__Selected passage__:
* START *

Dar Chaabane  (full name Dar Chaabane El Fehri) is a town and a commune in the Nabeul Governorate, Tunisia on the coast of Cap Bon. In 2014, its population was 42,140. The municipality is the result of a merger in 1957 between the town of El Fehri located on the coast and the town of Dar Chaabane located in the hinterland. Covering 3500 hectares, the city is one of the biggest towns of the peninsula of Cap Bon.

History

Dar Chaabane was founded in the year 53 AH (7th century) by Chaabane Mechmech, a warlord of the Muslim Army in the Cap Bon region. He built a citadel in the town around which members of his family came to live, whence the name of Dar Chaabane or "the House of Chaabane". In the year 334 AH (10th century), Ahmed Fehri El Ansari, a native of Seguia el-Hamra in Morocco, settled a few kilometers away from Dar Chaabane and married a descendant of the commander Mechmech. With the newcomers, their progeny later founded the town of Zaouiet El Fehri.

* END *

Entries from a data collection
* START *

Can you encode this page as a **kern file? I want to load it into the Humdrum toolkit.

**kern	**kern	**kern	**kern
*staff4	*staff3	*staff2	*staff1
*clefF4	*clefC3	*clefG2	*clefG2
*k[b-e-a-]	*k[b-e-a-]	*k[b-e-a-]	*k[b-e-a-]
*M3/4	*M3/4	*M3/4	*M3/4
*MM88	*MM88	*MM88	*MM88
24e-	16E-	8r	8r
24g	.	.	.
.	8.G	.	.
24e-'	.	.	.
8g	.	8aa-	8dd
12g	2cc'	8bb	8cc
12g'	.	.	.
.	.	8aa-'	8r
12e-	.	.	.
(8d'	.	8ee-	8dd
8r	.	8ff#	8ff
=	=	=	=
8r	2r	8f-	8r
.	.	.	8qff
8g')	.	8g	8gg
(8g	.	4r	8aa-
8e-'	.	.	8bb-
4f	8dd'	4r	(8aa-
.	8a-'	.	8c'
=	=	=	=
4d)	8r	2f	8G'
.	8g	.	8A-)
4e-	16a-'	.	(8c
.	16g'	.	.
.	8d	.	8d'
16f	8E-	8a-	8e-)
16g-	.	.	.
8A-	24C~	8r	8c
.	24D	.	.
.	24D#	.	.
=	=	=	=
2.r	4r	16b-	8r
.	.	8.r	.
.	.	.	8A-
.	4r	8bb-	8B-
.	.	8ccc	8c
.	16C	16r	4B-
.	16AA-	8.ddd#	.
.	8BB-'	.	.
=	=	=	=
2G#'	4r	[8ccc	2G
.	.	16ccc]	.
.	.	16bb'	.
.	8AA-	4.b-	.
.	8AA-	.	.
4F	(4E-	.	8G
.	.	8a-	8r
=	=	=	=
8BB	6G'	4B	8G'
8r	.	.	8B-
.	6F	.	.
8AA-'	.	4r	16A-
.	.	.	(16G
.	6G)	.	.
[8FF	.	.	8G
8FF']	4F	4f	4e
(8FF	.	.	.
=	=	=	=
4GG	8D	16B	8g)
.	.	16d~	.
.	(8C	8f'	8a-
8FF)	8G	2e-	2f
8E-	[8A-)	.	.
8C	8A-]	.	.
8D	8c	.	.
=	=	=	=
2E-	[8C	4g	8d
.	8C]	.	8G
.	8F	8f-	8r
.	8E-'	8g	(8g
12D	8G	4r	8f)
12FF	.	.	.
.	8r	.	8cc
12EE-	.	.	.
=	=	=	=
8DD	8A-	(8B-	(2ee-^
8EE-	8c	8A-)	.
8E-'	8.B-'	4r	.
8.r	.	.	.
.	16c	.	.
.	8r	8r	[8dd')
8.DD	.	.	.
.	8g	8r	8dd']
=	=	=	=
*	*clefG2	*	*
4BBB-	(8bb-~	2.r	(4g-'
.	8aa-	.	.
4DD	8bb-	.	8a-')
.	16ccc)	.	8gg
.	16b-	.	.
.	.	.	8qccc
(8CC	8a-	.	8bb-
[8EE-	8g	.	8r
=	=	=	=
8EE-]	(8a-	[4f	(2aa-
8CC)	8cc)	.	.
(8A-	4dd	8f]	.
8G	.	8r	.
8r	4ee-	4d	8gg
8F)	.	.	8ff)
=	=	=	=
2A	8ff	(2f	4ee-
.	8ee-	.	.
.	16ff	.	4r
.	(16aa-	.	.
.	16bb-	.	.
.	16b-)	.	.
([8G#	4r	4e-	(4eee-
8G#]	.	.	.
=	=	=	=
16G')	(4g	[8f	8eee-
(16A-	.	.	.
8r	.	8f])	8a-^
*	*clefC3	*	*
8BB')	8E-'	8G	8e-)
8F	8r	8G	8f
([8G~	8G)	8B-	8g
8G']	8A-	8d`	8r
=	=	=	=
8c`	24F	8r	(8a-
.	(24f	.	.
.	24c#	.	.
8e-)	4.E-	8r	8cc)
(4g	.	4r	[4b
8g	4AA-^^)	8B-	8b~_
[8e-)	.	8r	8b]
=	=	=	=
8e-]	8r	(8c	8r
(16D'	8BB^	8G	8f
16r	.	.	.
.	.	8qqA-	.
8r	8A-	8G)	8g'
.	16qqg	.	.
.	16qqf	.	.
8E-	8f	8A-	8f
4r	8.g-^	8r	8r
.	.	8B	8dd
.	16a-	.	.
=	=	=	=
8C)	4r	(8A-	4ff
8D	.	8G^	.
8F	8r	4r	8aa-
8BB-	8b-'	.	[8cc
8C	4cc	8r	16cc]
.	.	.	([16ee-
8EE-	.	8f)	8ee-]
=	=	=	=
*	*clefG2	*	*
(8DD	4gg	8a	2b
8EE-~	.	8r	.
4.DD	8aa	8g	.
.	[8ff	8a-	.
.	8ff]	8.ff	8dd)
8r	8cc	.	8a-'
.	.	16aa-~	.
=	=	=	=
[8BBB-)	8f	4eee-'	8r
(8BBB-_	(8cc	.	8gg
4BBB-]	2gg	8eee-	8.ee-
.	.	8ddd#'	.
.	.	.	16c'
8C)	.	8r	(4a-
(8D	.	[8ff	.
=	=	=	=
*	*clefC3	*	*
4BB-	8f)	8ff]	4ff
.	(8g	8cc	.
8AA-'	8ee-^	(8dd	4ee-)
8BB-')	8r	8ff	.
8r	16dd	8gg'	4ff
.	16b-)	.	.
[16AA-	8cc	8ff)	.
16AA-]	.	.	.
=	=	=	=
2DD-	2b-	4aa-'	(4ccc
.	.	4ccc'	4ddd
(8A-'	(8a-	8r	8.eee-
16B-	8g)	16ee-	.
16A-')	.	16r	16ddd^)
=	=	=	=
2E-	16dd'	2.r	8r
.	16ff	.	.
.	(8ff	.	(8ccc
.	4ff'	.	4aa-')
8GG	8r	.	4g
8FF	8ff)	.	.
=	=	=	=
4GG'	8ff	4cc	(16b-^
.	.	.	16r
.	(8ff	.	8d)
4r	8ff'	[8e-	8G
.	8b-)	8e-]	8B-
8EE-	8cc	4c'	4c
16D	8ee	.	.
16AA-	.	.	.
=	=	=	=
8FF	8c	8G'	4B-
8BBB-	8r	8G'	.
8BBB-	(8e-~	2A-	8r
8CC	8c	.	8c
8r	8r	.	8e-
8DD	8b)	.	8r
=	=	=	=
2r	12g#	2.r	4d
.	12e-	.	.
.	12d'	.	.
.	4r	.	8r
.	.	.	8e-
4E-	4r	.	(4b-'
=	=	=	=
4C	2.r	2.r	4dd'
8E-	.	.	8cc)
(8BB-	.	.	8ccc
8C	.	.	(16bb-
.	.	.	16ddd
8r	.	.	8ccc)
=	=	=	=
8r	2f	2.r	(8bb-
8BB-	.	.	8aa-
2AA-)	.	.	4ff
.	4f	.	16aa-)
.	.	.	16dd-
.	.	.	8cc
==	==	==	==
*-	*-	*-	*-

* END *

__Objectives__:
#1 Return the part of the passage about Dar Chaabane between "Dar Chaabane was" and "Zaouiet El Fehri.", inclusive, copied word for word.
#2 Gather every line of the entries that contains the string "kern".
The passage about Dar Chaabane and the entries were taken from unrelated sources.

__Outputs for the tasks__:
#1
Dar Chaabane was founded in the year 53 AH (7th century) by Chaabane Mechmech, a warlord of the Muslim Army in the Cap Bon region. He built a citadel in the town around which members of his family came to live, whence the name of Dar Chaabane or "the House of Chaabane". In the year 334 AH (10th century), Ahmed Fehri El Ansari, a native of Seguia el-Hamra in Morocco, settled a few kilometers away from Dar Chaabane and married a descendant of the commander Mechmech. With the newcomers, their progeny later founded the town of Zaouiet El Fehri.

#2
Can you encode this page as a **kern file? I want to load it into the Humdrum toolkit.
**kern	**kern	**kern	**kern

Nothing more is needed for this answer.